(Text excerpt)

|
|
-
Big Longs in RecommenderJob
Matthew Bryan 2010-06-07, 21:42
I'm trying to use some real big longs in the RecommenderJob and I ran into the following problem:
java.lang.IllegalArgumentException: Can't encode value as signed: -9223224018927274648 at org.apache.mahout.math.Varint.writeSignedVarLong(Varint.java:59) at org.apache.mahout.math.VarLongWritable.write(VarLongWritable.java:77) at org.apache.hadoop.io.serializer.WritableSerialization$WritableSerializer.serialize(WritableSerialization.java:90) at org.apache.hadoop.io.serializer.WritableSerialization$WritableSerializer.serialize(WritableSerialization.java:77) at org.apache.hadoop.mapred.MapTask$MapOutputBuffer.collect(MapTask.java:909) at org.apache.hadoop.mapred.MapTask$NewOutputCollector.write(MapTask.java:549) at org.apache.hadoop.mapreduce.TaskInputOutputContext.write(TaskInputOutputContext.java:80) at org.apache.mahout.cf.taste.hadoop.ToEntityPrefsMapper.map(ToEntityPrefsMapper.java:68) at org.apache.mahout.cf.taste.hadoop.ToEntityPrefsMapper.map(ToEntityPrefsMapper.java:30) at org.apache.hadoop.mapreduce.Mapper.run(Mapper.java:144) at org.apache.hadoop.mapred.MapTask.runNewMapper(MapTask.java:629) at org.apache.hadoop.mapred.MapTask.run(MapTask.java:310) at org.apache.hadoop.mapred.Child.main(Child.java:170)
It looks like the code in Varint.java wasn't accepting the full range of Signed Longs (MIN_SIGNED_VAR_LONG = -(1L << 62) instead of MIN_SIGNED_VAR_LONG = -(1L << 63)).

(End Text excerpt)

- [Questions to answer]
a. According to the forum post about big longs in RecommenderJob, what value did Varint.java assign to MIN_SIGNED_VAR_LONG?
b. Write a continuation of the forum post about big longs in RecommenderJob, starting after its final sentence.

(Supplied information)

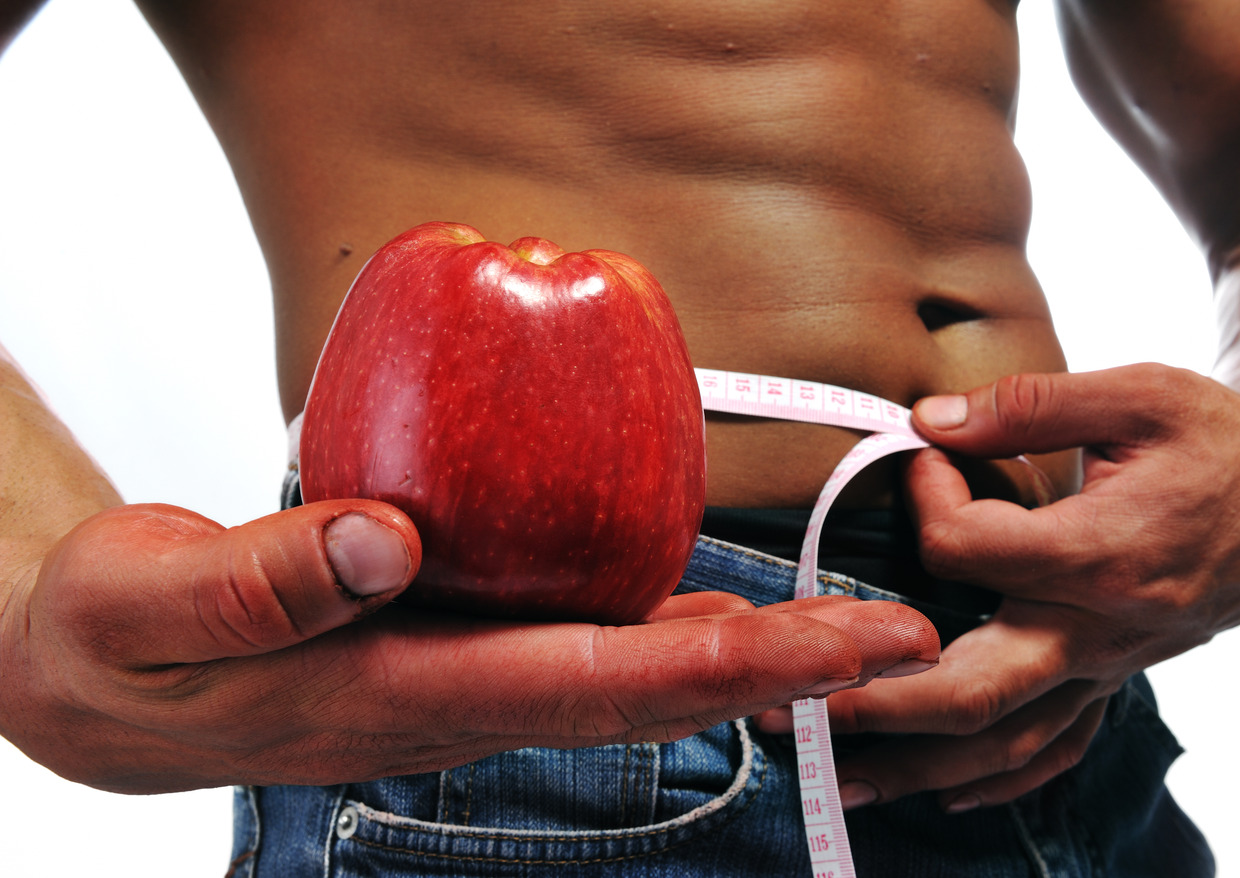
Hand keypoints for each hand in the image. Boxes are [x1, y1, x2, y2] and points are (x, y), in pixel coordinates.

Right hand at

(End Supplied information)

- [Task results]
a. -(1L << 62), rather than -(1L << 63).

b.
When I increase the max/min value it breaks on the negative check in writeUnsignedVarLong....which seems like it shouldn't be there because the number can be "interpreted" as negative since we're storing an unsigned long in a signed long (since Java has no unsigned). So, when I remove that check it breaks with "Variable length quantity is too long" in the readUnsignedVarLong....and this is where things get fuzzy for me. I basically replaced the code in both the readUnsigned blocks with the Google code that is referenced. I also replaced the DecodeZigZag blocks with the Google code. I then commented out the exception tests and everything ran fine for me....with the other tests passing I felt like like the end-to-end conversion was working, but I'm not in a position to really validate my recommendations yet.
So perhaps if my technique sounds reasonable maybe someone could apply the patch I've attached and check out the results on a known sample?
Loving Mahout so far, thanks all!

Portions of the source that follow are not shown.